Consignes —
- 1) Recopiez mot pour mot le passage de l'interview de Manu qui commence par les mots contenant « Manu : Pas de » et se termine par « personne de Romain. ».
- 2) Dans l'interview de Manu, quelles personnes sont associées à un instrument ou au chant ? Donnez chaque prénom avec son instrument ou le chant.
- 3) D'après l'interview de Manu, en quelle année le groupe s'est-il formé ?

Texte source —
# # # # # # #

Interview de Manu pour les Eternels

Vous nous connaissez : quand un groupe débarque de nulle part et sort une bombe totale qui nous scotche au siège, le fait d’aller taper la discute avec eux pour en savoir plus est comme une compulsion pour nous. On parle ici des Mindlag Project et de leur album du même nom, hénaurme baffe de métal à tendance extrême / prog. Et croyez-moi, nous n’avons pas été déçus du voyage…
Cosmic Camel Clash : Pour commencer, un passage obligé : première interview pour le site égale historique pénible où tu racontes d’où vous venez, qui vous êtes, comment vous vous êtes rencontrés, etc.

Manu : Pas de soucis! Tout d’abord nous nous sommes formés en 1999, donc ça remonte à dix ans maintenant. C’était à l’instigation de mon frère Julien qui officie à la batterie ainsi que de moi. Nous avons eu pas mal de changement de line up jusqu’en 2001 puis ça s’est stabilisé. A savoir qu’il y a eu Gilles à la basse, Mathieu au chant, Vincent à la guitare, et là depuis l’enregistrement de cet album nous avons une nouvelle recrue au violoncelle en la personne de Romain.

# # # # # # #

Données enregistrées —
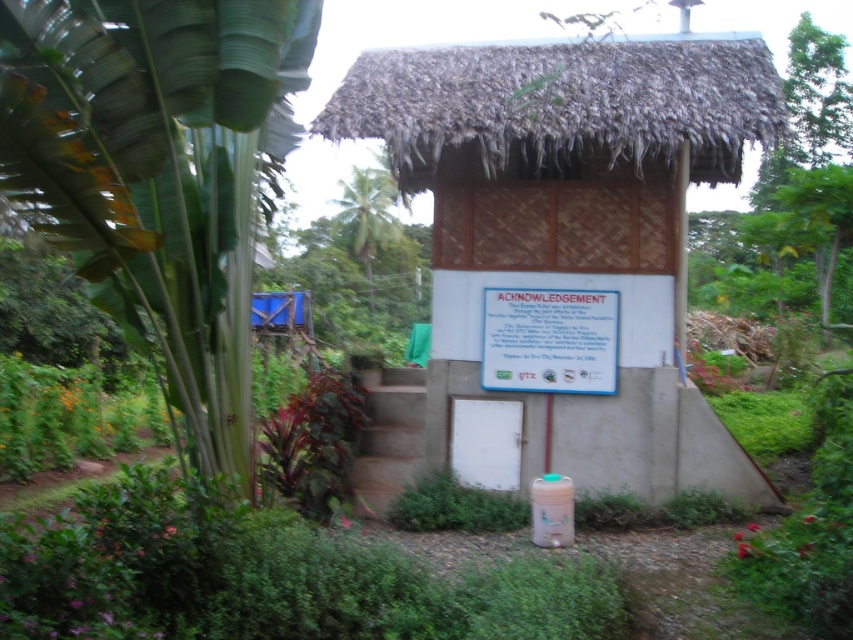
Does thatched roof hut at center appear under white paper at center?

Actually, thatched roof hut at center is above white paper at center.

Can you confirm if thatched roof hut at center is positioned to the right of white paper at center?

# # # # # # #

Réponses numérotées —
- 1)
Manu : Pas de soucis! Tout d’abord nous nous sommes formés en 1999, donc ça remonte à dix ans maintenant. C’était à l’instigation de mon frère Julien qui officie à la batterie ainsi que de moi. Nous avons eu pas mal de changement de line up jusqu’en 2001 puis ça s’est stabilisé. A savoir qu’il y a eu Gilles à la basse, Mathieu au chant, Vincent à la guitare, et là depuis l’enregistrement de cet album nous avons une nouvelle recrue au violoncelle en la personne de Romain.

- 2)
Julien : batterie
Gilles : basse
Mathieu : chant
Vincent : guitare
Romain : violoncelle

- 3) En 1999.